Quatorze anos depois, Lessa só tem o que comemorar. Da primeira edição, em 2009, em que seis dos 13 estandes estavam vazios e sete haviam sido doados, o Chocolat Festival atravessou fronteiras, não apenas as de Ilhéus, as da Bahia, com mais de 1,2 milhão de participantes. O evento terá a sua segunda edição no Porto, em Portugal, em outubro próximo. No mesmo mês, passará por Bruxelas, na Bélgica, e por Paris, na França. Antes, entre 20 e 24 de setembro, aportará em Brasília. O que mais estimula o empresário e fundador da marca são os frutos originários do festival: mais de 300 empreendedores conseguiram fixar suas marcas de chocolate, gerando empregos e renda. Mais: criouse uma cadeia que envolve turismo, gastronomia e ecologia.

Outro ponto interessante foi o retorno para a região de Ilhéus, de filhos de produtores de cacau que haviam se desiludido com a crise enfrentada pelo setor e foram estudar e tentar a sorte em outros lugares. Muitos, hoje, são referências em tudo o que está relacionado ao fruto. O modelo de negócios, por sinal, foi replicado no Pará. Medicilândia, próxima de Altamira, na região do Xingu, é o principal produtor de cacau do Brasil. “Hoje, há cerca de 90 mil produtores em todo o país. Vemos transformações importantes na vida deles. Tem gente que não quer mais sair das áreas produtivas, são os empreendedores do cacau”, afirma.

Como um gincanista inveterado, Lessa, que vive em Braga, a mais brasileira das cidades de Portugal, já se deu várias outras missões. Uma delas, mostrar ao mundo que o cacau é símbolo de sustentabilidade. Para produzir o fruto é preciso manter a floresta de pé. “Há, ainda, os subprodutos do cacau, como a amêndoa torrada, que vira chá, o vinagre balsâmico, a aguardente, os cosméticos, as geleias, o melaço. É impressionante esse potencial”, reforça ele, lembrando que o cacau é a cadeia agrícola que mais emprega no Brasil. São quase 800 mil pessoas vivendo da cultura. “São pontos que muita gente desconhece, inclusive os governantes”, acrescenta. Outro desafio é ensinar os produtores a lidar com as oscilações os preços do cacau, que é uma commodity, ou seja, tem cotação internacional.

Amazônia

Pacífico - .

Lessa tem a certeza de que o preservacionismo do cacau vai salvar a Amazônia. “Não tenho dúvidas disso.

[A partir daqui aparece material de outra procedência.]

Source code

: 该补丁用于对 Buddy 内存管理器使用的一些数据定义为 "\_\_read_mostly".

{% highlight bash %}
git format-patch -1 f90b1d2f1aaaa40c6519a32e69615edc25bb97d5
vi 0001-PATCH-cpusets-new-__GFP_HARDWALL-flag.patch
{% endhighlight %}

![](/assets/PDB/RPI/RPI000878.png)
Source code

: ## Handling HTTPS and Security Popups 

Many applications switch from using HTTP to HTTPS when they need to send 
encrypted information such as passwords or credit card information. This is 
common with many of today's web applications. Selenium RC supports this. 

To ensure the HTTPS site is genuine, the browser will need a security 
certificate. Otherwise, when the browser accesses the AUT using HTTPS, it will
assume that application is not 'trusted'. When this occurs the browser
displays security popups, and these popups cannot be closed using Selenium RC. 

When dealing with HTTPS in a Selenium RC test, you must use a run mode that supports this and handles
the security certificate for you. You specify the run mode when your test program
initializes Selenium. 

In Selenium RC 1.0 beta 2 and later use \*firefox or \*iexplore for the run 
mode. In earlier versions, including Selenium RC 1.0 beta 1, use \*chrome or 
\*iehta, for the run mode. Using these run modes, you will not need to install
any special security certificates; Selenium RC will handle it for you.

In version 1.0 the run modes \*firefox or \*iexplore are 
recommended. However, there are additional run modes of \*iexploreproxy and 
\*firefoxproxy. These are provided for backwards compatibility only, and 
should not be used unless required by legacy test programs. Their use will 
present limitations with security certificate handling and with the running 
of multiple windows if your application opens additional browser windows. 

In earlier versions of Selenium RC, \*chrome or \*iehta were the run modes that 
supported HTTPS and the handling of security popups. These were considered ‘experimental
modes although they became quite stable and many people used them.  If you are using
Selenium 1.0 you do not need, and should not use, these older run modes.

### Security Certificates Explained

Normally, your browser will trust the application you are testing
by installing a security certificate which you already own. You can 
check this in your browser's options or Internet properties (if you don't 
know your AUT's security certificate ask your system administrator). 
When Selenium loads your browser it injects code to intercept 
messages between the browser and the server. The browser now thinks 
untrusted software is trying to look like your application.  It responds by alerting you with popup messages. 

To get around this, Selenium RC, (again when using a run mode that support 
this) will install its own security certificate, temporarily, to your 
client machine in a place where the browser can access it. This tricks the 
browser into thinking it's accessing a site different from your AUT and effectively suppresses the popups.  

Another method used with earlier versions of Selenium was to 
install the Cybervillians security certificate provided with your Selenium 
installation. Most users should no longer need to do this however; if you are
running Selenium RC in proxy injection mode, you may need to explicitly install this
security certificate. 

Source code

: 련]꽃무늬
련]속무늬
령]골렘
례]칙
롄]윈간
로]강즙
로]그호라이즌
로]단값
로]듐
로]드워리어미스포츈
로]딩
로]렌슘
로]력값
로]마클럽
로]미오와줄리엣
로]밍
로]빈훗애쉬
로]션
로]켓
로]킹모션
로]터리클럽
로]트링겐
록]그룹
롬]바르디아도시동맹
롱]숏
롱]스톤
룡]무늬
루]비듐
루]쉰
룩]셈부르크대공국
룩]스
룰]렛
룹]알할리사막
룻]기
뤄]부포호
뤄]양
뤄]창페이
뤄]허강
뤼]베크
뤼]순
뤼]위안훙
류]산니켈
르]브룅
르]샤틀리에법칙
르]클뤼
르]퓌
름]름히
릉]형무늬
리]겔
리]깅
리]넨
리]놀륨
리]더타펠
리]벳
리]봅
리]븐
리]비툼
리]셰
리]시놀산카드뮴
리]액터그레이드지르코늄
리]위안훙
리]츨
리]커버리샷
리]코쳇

Uma roça de cacau é seis vezes mais rentável do que a de gado. Não precisa desmatar para plantar cacau”, ressalta. Esse discurso será importante para abrir novas fronteiras para o cacau e os chocolates brasileiros. “A Índia, a China e a Rússia, que têm populações enormes, praticamente não consomem chocolates ainda. No Brasil, o consumo médio per capita é de 3 quilos por ano; na Suíça, de 10. Entre indianos, chineses e russos, o consumo é de 0,5 quilo por pessoa. Portanto, se considerarmos que estamos falando de uma cultura que cuida do meio ambiente e de um produto que é saudável, o cacau será o alimento do futuro”, sentencia.

A avenida para aquele jovem baiano que não quis ser doutor está completamente desimpedida. “Queremos chegar à Alemanha, à Suíça e ao Oriente Médio e, claro, à Ásia”, diz. Tudo será feito com os dois pés no chão, com pequenas marcas, tendo o cacau como a grande estrela. “Entrar na Europa não é fácil. É o maior mercado produtor e consumidor de chocolates do mundo. Mas vamos chegar com um grande showroon, envolvendo vários produtos. Para isso, vamos inaugurar a primeira Casa Brasiliana, em outubro, no Porto”, revela. “Temos de sonhar sempre. E realizar. Nada é impossível”, afirma.